Records from a collection>
※ ※ ※
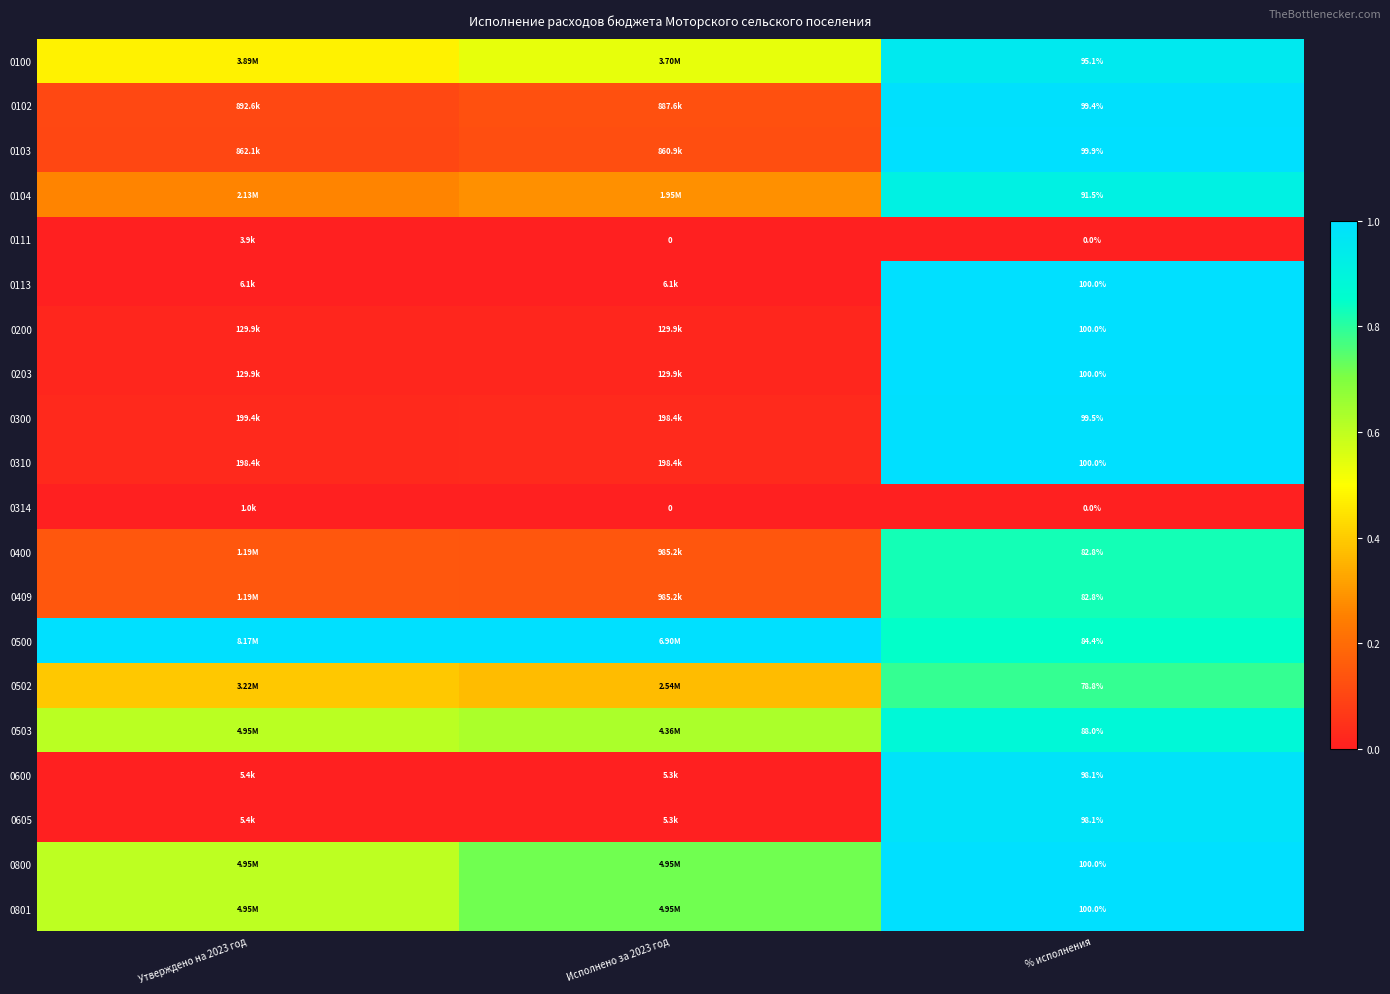

What is the greatest value displayed?

1.0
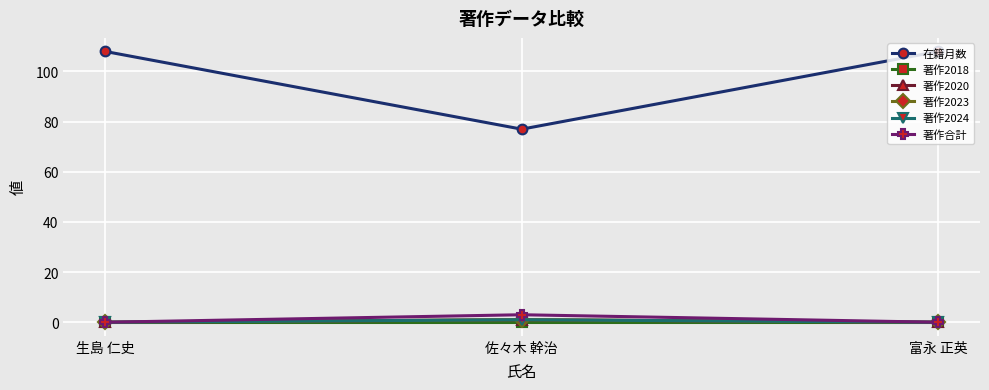

Does the chart have visible grid lines?

Yes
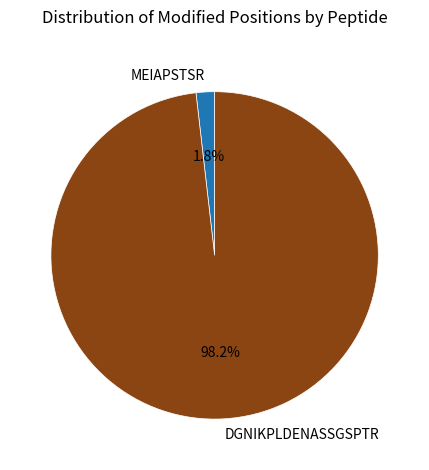

Do DGNIKPLDENASSGSPTR and MEIAPSTSR together represent more than half of the pie?

Yes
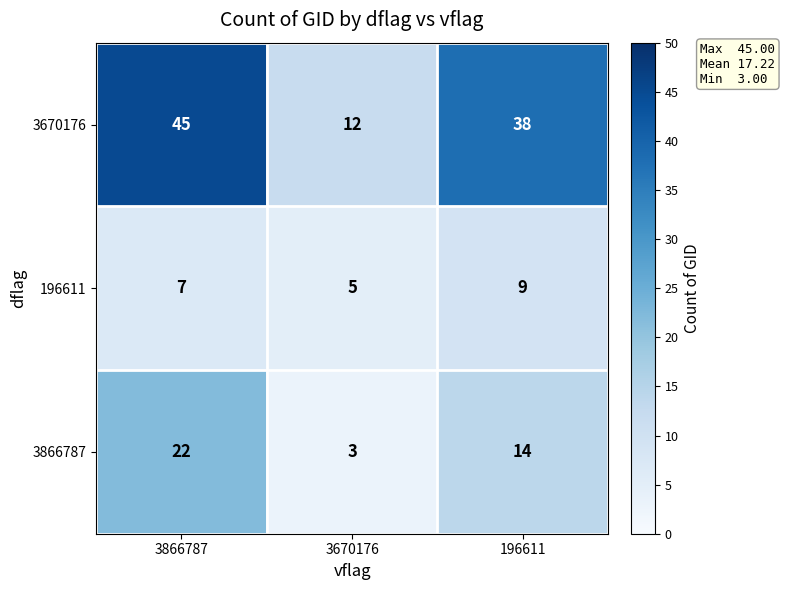

The value of 3670176 at 3670176 is 12. True or false?

True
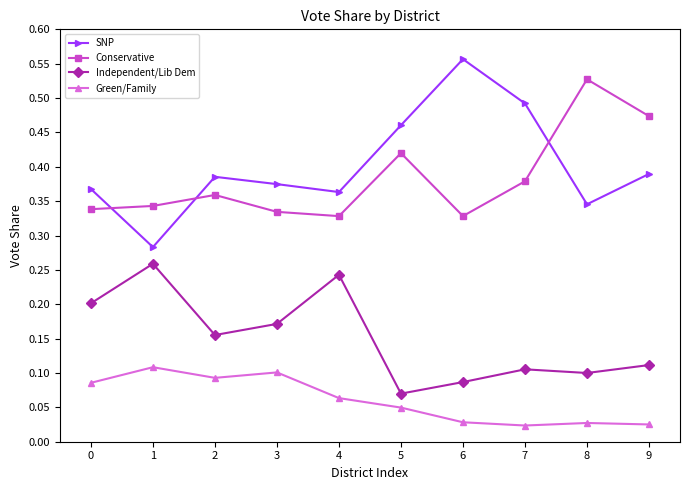

Rank the series at 3 from lowest to highest value.

Green/Family, Independent/Lib Dem, Conservative, SNP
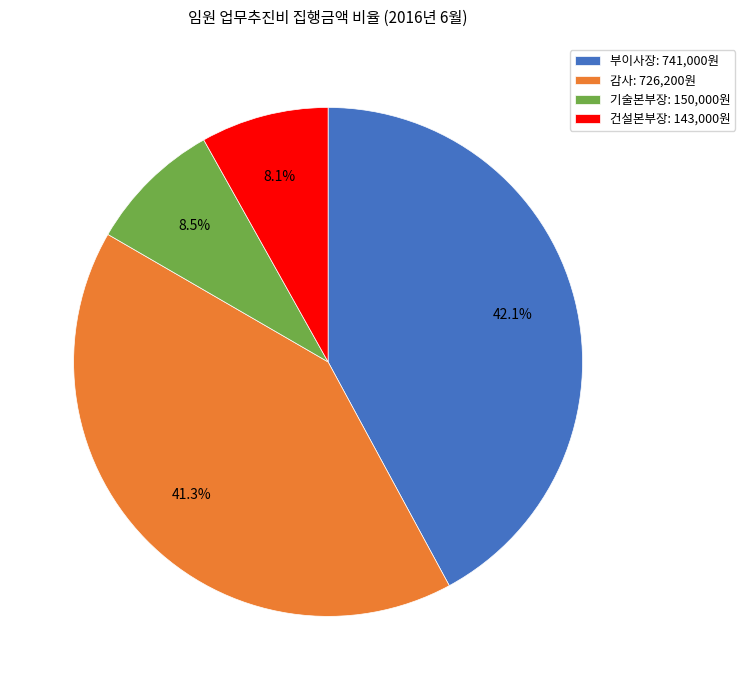

Combined, what portion of the pie is 기술본부장: 150,000원 and 부이사장: 741,000원?

50.6%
※ ※ ※
TO-DO ITEM> Please give back all of the material above line for line without changing anything, and leave out the pictures.

SOLUTION TO THIS EXERCISE>
What is the greatest value displayed?

1.0

Does the chart have visible grid lines?

Yes

Do DGNIKPLDENASSGSPTR and MEIAPSTSR together represent more than half of the pie?

Yes

The value of 3670176 at 3670176 is 12. True or false?

True

Rank the series at 3 from lowest to highest value.

Green/Family, Independent/Lib Dem, Conservative, SNP

Combined, what portion of the pie is 기술본부장: 150,000원 and 부이사장: 741,000원?

50.6%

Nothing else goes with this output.